● **Task instructions**
Format the listing from its first line through the line containing "county / district: Ventura" as a Markdown table with the columns Row and Text, numbering each line and leaving out blank lines.

────────

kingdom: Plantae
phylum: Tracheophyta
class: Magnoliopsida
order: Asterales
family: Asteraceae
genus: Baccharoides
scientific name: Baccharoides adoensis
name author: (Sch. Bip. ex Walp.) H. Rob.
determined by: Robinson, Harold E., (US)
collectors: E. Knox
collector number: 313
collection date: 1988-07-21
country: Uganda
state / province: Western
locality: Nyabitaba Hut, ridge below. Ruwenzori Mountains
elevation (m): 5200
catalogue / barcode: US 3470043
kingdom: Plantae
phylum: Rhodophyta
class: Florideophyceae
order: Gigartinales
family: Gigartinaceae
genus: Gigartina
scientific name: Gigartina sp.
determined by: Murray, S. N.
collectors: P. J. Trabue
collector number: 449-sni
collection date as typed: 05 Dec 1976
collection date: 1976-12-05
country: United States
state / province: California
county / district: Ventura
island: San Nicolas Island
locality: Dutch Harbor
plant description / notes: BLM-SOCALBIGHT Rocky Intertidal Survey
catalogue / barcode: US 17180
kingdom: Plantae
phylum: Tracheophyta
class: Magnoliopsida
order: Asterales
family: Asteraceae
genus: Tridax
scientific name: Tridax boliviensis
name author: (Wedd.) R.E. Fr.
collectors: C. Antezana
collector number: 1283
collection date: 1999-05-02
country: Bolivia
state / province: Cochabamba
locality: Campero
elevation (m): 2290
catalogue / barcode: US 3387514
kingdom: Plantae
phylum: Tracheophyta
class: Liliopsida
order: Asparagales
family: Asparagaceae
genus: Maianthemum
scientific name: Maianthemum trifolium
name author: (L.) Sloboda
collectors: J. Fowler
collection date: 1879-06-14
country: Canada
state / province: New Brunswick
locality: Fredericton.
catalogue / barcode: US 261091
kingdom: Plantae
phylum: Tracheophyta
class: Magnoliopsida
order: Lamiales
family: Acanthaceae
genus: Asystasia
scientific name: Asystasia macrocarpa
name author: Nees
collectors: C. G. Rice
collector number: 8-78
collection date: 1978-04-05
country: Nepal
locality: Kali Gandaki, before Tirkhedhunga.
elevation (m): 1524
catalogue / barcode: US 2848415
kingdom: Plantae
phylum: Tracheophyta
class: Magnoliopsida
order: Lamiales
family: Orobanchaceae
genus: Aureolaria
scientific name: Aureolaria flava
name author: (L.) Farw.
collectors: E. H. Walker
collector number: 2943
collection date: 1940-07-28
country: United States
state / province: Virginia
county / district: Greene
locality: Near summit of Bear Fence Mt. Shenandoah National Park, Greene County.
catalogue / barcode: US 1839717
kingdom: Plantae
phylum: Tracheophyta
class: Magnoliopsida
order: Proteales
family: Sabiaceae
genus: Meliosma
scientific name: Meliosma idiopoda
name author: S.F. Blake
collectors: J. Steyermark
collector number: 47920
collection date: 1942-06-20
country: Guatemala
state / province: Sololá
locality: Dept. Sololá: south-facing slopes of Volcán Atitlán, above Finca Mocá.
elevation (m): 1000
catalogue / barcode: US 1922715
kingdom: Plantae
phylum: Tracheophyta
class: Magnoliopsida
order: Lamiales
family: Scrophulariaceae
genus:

────────

● **Output of the exercise**
| Row | Text |
|---|---|
| 1 | kingdom: Plantae |
| 2 | phylum: Tracheophyta |
| 3 | class: Magnoliopsida |
| 4 | order: Asterales |
| 5 | family: Asteraceae |
| 6 | genus: Baccharoides |
| 7 | scientific name: Baccharoides adoensis |
| 8 | name author: (Sch. Bip. ex Walp.) H. Rob. |
| 9 | determined by: Robinson, Harold E., (US) |
| 10 | collectors: E. Knox |
| 11 | collector number: 313 |
| 12 | collection date: 1988-07-21 |
| 13 | country: Uganda |
| 14 | state / province: Western |
| 15 | locality: Nyabitaba Hut, ridge below. Ruwenzori Mountains |
| 16 | elevation (m): 5200 |
| 17 | catalogue / barcode: US 3470043 |
| 18 | kingdom: Plantae |
| 19 | phylum: Rhodophyta |
| 20 | class: Florideophyceae |
| 21 | order: Gigartinales |
| 22 | family: Gigartinaceae |
| 23 | genus: Gigartina |
| 24 | scientific name: Gigartina sp. |
| 25 | determined by: Murray, S. N. |
| 26 | collectors: P. J. Trabue |
| 27 | collector number: 449-sni |
| 28 | collection date as typed: 05 Dec 1976 |
| 29 | collection date: 1976-12-05 |
| 30 | country: United States |
| 31 | state / province: California |
| 32 | county / district: Ventura |